Richard et Équipements nordiques enr. [10]

[24] Richard, un opérateur de machinerie lourde, a déposé une plainte dans laquelle il se dit victime de représailles de la part d’agents d’affaires de la FTQ-Construction sur la Côte-Nord, soit Gauthier et Bezeau. En juin 2009, il a quitté la FTQ-Construction pour se joindre à la CSN-Construction. Le 29 août suivant, il a été mis à pied par Équipements nordiques sans avoir terminé les travaux pour lesquels il avait été embauché. Il n’a pas été rappelé au travail par cet entrepreneur. Or, pendant près de 20 ans, il avait travaillé régulièrement pour lui, à titre de saisonnier. Richard a soutenu que sa mise à pied était injustifiée et qu’elle était le résultat de pressions exercées par Gauthier afin de le pénaliser d’avoir changé d’allégeance syndicale ou d’avoir exercé un droit protégé par la loi, à savoir son droit de vote. Richard a déclaré que, par le biais de ses pressions, Gauthier contrôlait l’embauche chez Équipements nordiques. Il a réclamé réparation à cette dernière ainsi qu’à la FTQ-Construction.

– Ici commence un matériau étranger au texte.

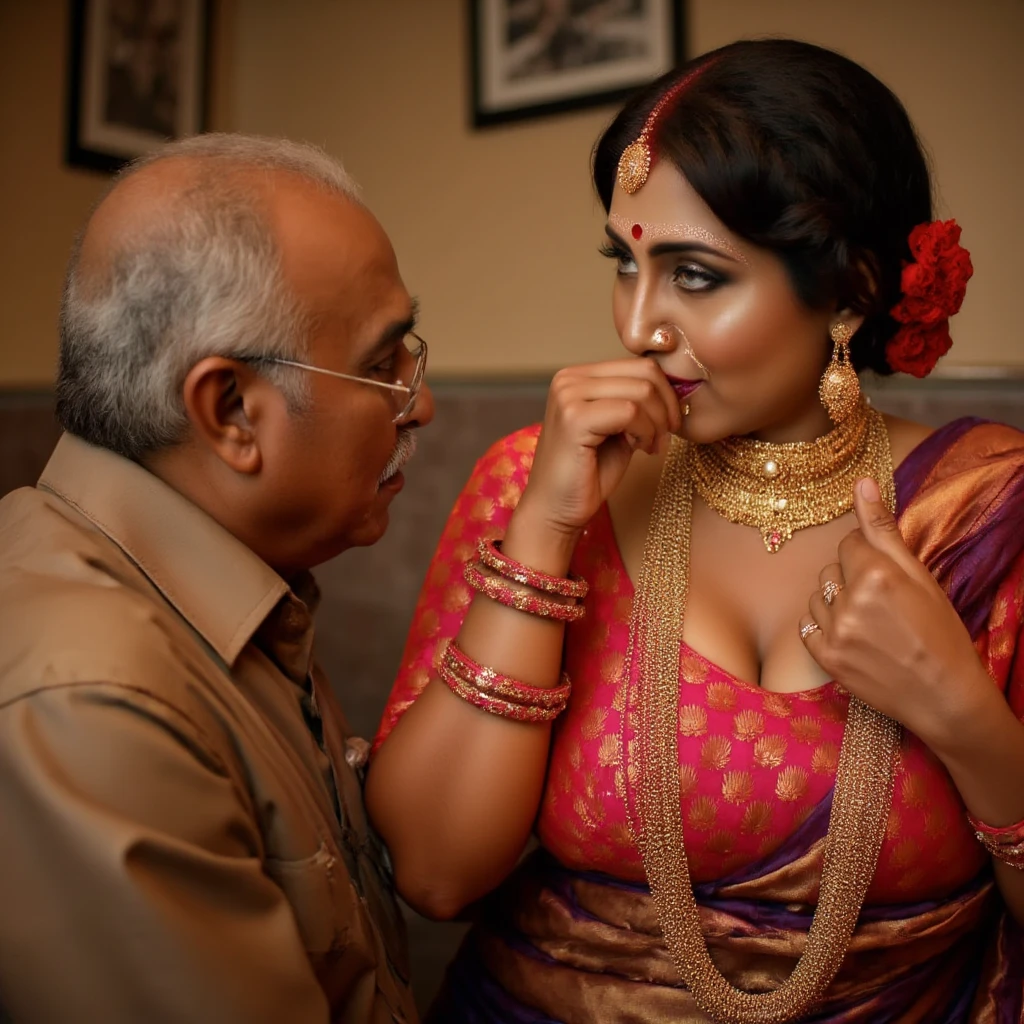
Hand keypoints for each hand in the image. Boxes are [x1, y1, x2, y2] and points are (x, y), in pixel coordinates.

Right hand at [516, 359, 682, 536]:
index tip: (669, 425)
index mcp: (578, 377)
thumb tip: (673, 387)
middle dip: (666, 407)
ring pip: (641, 391)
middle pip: (645, 372)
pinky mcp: (573, 417)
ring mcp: (568, 395)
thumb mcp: (618, 429)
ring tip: (650, 447)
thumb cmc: (588, 474)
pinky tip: (639, 450)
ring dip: (657, 423)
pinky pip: (630, 412)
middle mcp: (569, 379)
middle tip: (664, 438)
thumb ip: (636, 403)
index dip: (666, 394)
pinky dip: (645, 432)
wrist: (555, 510)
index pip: (640, 364)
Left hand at [799, 477, 990, 749]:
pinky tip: (849, 637)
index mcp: (876, 573)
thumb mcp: (920, 576)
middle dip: (850, 579)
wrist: (945, 697)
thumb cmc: (940, 633)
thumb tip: (861, 482)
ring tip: (867, 622)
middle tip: (881, 604)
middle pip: (831, 569)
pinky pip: (806, 626)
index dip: (867, 557)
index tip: (885, 576)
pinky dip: (822, 628)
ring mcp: (835, 632)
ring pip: (815, 596)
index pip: (848, 543)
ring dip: (834, 603)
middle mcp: (850, 600)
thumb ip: (884, 528)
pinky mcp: (825, 658)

[25] La CRT a d’abord conclu que la concomitance de l’exercice par Richard de son droit de vote avec sa mise à pied avait été démontrée par le continuum de l’animosité de Gauthier à son endroit. Elle a reconnu à Richard le bénéfice de la présomption légale selon laquelle la mise à pied lui avait été imposée en raison de l’exercice de son droit (art. 106 LRTIC). Elle a rejeté la prétention suivant laquelle l’entrepreneur n’avait plus de travail à confier à Richard, estimant que celle-ci n’était pas supportée par la preuve. La CRT a retenu au contraire que, au moment de la mise à pied, il y avait plutôt un manque de main-d’oeuvre chez cet entrepreneur. La plainte a été accueillie contre Équipements nordiques.

[26] La responsabilité de la FTQ-Construction a également été retenue. Selon la CRT, l’existence d’un système d’intimidation et de discrimination sur les chantiers de la Côte-Nord a été prouvée. À l’époque pertinente, Équipements nordiques faisait l’objet de pressions de la part de la FTQ-Construction au point où elle avait perdu la direction de son embauche et de ses mises à pied. L’embauche d’un travailleur membre de tout autre syndicat que la FTQ-Construction devait être autorisée par ses agents d’affaires, sous peine de représailles.

[27] La CRT a conclu que la FTQ-Construction avait exercé des pressions sur Équipements nordiques pour qu’elle impose une mesure prohibée à Richard et que la mise à pied de celui-ci lui avait été imposée en raison de son allégeance syndicale. Ainsi, en assurant aux entreprises locales la disponibilité de ses membres en contrepartie d’une priorité d’embauche, la FTQ-Construction et ces dernières se sont mutuellement donné un avantage concurrentiel prohibé par la loi en raison de son caractère intrinsèquement exclusif et discriminatoire.

[28] Dans un jugement du 12 mars 2014[11], la Cour supérieure a rejeté la requête en révision judiciaire formulée à l’encontre de cette décision par la FTQ-Construction.